*** Opening of SUPPLIED DATA ***
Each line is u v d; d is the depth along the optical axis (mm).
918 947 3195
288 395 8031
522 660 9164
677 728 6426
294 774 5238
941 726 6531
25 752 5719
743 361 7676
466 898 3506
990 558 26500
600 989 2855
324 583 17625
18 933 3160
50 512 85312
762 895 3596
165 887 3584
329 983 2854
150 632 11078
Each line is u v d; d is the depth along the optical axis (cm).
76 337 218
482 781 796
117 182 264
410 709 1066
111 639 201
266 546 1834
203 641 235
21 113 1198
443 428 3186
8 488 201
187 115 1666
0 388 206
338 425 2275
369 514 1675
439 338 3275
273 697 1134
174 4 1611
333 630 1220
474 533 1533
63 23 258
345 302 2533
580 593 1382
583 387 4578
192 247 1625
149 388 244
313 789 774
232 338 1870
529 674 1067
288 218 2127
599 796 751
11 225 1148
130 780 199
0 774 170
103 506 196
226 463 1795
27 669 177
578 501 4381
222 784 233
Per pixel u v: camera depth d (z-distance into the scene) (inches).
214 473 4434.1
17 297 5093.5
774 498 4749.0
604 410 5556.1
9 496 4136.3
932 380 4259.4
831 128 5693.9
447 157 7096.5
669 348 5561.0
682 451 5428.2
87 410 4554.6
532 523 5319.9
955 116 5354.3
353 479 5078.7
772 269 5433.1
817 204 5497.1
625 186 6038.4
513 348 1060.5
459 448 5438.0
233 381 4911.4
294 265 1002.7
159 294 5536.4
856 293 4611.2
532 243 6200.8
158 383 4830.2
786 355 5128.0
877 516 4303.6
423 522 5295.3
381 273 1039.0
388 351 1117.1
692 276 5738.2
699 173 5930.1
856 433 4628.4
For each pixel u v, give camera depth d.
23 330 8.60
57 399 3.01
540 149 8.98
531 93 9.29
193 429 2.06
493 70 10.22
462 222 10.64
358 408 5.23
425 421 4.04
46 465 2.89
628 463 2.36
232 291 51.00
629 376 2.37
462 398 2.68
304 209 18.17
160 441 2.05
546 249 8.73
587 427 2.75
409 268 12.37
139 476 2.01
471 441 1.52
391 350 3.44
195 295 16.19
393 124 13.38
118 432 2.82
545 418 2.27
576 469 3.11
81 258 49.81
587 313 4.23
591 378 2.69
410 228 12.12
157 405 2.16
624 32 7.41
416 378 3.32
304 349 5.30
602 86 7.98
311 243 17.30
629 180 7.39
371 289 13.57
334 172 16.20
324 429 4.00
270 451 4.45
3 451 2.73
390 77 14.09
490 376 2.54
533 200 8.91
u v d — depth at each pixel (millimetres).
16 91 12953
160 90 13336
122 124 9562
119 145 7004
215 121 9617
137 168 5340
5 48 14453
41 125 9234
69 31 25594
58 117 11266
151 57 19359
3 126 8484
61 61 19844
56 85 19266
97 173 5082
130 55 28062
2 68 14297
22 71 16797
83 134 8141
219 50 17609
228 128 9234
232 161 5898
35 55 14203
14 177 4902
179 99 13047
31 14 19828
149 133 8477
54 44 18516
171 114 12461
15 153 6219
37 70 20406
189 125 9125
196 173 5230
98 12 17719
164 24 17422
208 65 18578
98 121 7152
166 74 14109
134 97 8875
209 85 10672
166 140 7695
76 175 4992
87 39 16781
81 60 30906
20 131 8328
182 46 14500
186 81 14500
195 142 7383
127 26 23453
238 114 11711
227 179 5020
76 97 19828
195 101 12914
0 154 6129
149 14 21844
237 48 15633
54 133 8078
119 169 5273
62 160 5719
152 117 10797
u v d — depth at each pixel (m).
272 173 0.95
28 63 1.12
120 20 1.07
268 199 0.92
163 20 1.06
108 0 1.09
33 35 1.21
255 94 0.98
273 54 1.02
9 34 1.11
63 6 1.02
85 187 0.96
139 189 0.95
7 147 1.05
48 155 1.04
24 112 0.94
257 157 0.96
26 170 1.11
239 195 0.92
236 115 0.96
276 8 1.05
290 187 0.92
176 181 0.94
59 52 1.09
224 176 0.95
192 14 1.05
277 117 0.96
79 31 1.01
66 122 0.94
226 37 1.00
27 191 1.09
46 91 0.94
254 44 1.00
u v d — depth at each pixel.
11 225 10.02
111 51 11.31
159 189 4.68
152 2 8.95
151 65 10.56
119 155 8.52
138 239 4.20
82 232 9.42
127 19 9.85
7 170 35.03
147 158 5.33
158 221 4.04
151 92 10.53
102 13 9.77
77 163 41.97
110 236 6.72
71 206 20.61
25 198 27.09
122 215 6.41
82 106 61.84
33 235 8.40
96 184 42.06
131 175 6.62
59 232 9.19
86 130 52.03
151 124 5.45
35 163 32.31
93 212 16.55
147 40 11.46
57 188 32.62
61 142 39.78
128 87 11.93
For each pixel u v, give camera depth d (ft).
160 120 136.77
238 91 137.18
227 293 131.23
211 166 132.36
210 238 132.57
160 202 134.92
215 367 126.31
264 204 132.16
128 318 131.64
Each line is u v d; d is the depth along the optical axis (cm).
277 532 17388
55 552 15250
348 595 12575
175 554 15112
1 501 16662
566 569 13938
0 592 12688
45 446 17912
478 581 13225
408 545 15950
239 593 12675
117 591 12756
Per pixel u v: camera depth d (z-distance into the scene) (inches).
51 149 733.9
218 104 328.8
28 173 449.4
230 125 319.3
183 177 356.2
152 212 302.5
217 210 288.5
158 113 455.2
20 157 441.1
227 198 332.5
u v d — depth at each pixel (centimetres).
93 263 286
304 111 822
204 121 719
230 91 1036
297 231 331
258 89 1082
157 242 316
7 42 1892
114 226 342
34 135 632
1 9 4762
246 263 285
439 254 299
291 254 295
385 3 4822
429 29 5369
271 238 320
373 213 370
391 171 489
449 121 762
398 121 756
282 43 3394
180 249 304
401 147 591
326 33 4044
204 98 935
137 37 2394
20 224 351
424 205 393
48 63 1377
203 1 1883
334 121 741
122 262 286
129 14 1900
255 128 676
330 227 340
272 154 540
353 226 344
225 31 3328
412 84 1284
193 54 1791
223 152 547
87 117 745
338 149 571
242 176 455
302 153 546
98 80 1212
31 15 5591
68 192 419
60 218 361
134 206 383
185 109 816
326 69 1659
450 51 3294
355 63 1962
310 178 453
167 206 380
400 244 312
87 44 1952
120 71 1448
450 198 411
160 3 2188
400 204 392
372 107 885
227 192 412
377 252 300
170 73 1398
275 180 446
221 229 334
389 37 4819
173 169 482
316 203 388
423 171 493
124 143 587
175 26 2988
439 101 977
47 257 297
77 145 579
*** Close of SUPPLIED DATA ***
> ASSIGNMENT
Could you write out, exactly as they stand, only the lines above that begin at the line with "97 173 5082" and stop after the line with "254 44 1.00"?

> WRITTEN SOLUTION
97 173 5082
130 55 28062
2 68 14297
22 71 16797
83 134 8141
219 50 17609
228 128 9234
232 161 5898
35 55 14203
14 177 4902
179 99 13047
31 14 19828
149 133 8477
54 44 18516
171 114 12461
15 153 6219
37 70 20406
189 125 9125
196 173 5230
98 12 17719
164 24 17422
208 65 18578
98 121 7152
166 74 14109
134 97 8875
209 85 10672
166 140 7695
76 175 4992
87 39 16781
81 60 30906
20 131 8328
182 46 14500
186 81 14500
195 142 7383
127 26 23453
238 114 11711
227 179 5020
76 97 19828
195 101 12914
0 154 6129
149 14 21844
237 48 15633
54 133 8078
119 169 5273
62 160 5719
152 117 10797
u v d — depth at each pixel (m).
272 173 0.95
28 63 1.12
120 20 1.07
268 199 0.92
163 20 1.06
108 0 1.09
33 35 1.21
255 94 0.98
273 54 1.02
9 34 1.11
63 6 1.02
85 187 0.96
139 189 0.95
7 147 1.05
48 155 1.04
24 112 0.94
257 157 0.96
26 170 1.11
239 195 0.92
236 115 0.96
276 8 1.05
290 187 0.92
176 181 0.94
59 52 1.09
224 176 0.95
192 14 1.05
277 117 0.96
79 31 1.01
66 122 0.94
226 37 1.00
27 191 1.09
46 91 0.94
254 44 1.00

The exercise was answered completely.